> **THINGS TO DO**:
1. Based on the Swiss Style passage, explain in one to three sentences why type was set flush-left and ragged-right.
2. Please rewrite the records as a JSON list of strings, one string per line, starting at the line containing "What objects are" and ending at the line containing "building: (361, 495)".

> **SOURCE PASSAGE**:
____

By the late 1940s, the Zürich and Basel faculties were producing a distinct graphic design language: mathematical grid systems, sans-serif typography, objective photography and asymmetric composition. The style had no manifesto. It had a curriculum and a body of work.

In 1958, the editors of what would become its most influential vehicle — the trilingual journal Neue Grafik / New Graphic Design / Graphisme actuel — published the first issue from Zürich. Eighteen issues over seven years exported the Swiss approach to design offices in London, New York, Milan and Tokyo. By 1965, the journal’s English-language name had supplied the style’s global label: the International Typographic Style.

The movement peaked in the 1960s, absorbed into mainstream corporate identity practice by the 1970s, and was subjected to the Basel counter-moves of Wolfgang Weingart (postmodern typography) and the American counter-moves of David Carson and Emigre magazine in the 1980s and 1990s.

Its vocabulary survived the counter-moves. The grid, the sans-serif, the asymmetric composition are now default professional practice.

Principles

Swiss Style codified a small set of principles into a teachable, export-ready methodology.

“Integral design produces designed objects and integrates them into our systems of life and environment… a process of design is both an aesthetic and a logical one.” — Josef Müller-Brockmann, Grid Systems in Graphic Design (1981)

Mathematical grid. Every page is composed against a grid derived from typographic measurement. Grids were taught first as column grids (Rastersysteme), later as modular matrices that could accommodate text, image and white space in a single system.

Sans-serif typography, set flush-left, ragged-right. Akzidenz-Grotesk through the 1940s, then Univers and Helvetica from 1957. Ragged-right settings preserved word spacing, avoiding the rivers of justified composition.

Objective photography. Images were documentary, not emotive. Cropped tightly, integrated with the text grid, treated as data rather than decoration.

Asymmetric composition. A direct inheritance from Tschichold’s Die neue Typographie (1928). Symmetry was rejected as representational; asymmetry made the page’s structural logic visible.

____

> **RECORDED INFORMATION**:
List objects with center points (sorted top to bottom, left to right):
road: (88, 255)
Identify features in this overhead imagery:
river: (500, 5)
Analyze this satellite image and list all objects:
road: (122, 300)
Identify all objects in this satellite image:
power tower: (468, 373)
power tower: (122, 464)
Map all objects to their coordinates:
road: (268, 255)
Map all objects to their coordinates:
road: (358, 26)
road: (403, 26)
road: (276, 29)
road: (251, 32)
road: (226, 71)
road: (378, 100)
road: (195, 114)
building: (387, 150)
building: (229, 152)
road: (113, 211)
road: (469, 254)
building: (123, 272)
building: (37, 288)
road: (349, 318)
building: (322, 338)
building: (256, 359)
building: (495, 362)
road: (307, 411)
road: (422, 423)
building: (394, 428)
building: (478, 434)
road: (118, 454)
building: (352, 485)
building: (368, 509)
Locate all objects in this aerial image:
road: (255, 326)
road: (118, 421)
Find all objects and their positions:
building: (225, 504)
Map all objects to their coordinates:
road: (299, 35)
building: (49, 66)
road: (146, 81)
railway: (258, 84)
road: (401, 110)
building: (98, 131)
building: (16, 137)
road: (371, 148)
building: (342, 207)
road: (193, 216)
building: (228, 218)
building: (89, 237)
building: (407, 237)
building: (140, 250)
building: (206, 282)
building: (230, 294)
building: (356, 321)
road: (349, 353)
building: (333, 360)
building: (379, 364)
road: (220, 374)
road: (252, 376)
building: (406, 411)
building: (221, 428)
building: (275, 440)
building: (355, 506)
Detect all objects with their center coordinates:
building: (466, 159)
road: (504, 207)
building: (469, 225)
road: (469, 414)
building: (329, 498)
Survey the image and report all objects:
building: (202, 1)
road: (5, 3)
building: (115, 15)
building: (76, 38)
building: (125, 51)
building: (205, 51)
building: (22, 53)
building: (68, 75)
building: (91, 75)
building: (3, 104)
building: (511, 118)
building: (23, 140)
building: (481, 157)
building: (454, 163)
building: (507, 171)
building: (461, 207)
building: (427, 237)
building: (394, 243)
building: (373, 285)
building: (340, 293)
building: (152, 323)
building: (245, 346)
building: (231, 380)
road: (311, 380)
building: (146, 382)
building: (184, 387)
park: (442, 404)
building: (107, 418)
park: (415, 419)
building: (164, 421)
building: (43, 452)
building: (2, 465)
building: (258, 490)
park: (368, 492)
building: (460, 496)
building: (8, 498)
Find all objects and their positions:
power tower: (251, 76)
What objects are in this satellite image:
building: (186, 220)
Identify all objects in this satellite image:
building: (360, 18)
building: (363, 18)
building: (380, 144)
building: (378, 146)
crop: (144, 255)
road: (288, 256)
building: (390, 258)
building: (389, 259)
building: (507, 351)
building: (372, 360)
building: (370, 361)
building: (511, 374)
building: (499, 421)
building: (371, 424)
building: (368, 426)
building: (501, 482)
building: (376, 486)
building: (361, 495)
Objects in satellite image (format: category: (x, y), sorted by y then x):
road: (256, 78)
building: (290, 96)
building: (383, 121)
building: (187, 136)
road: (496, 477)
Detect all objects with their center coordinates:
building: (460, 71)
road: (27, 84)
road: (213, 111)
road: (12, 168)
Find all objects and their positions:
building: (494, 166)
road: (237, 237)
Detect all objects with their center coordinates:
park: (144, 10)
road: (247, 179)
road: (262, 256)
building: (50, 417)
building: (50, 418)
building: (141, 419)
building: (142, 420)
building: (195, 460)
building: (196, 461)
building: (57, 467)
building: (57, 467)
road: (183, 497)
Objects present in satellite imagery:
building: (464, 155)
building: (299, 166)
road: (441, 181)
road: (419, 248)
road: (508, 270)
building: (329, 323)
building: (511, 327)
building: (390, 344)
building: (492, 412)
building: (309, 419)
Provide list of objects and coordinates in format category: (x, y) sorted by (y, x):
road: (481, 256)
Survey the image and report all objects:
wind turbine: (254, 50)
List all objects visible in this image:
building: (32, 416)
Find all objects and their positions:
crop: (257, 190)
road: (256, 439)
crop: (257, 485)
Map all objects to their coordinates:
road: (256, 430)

____

> **THE RESULTS**:
1. Ragged-right settings kept word spacing even. That avoided the rivers that form in justified composition.

2.
[
  "What objects are in this satellite image:",
  "building: (186, 220)",
  "Identify all objects in this satellite image:",
  "building: (360, 18)",
  "building: (363, 18)",
  "building: (380, 144)",
  "building: (378, 146)",
  "crop: (144, 255)",
  "road: (288, 256)",
  "building: (390, 258)",
  "building: (389, 259)",
  "building: (507, 351)",
  "building: (372, 360)",
  "building: (370, 361)",
  "building: (511, 374)",
  "building: (499, 421)",
  "building: (371, 424)",
  "building: (368, 426)",
  "building: (501, 482)",
  "building: (376, 486)",
  "building: (361, 495)"
]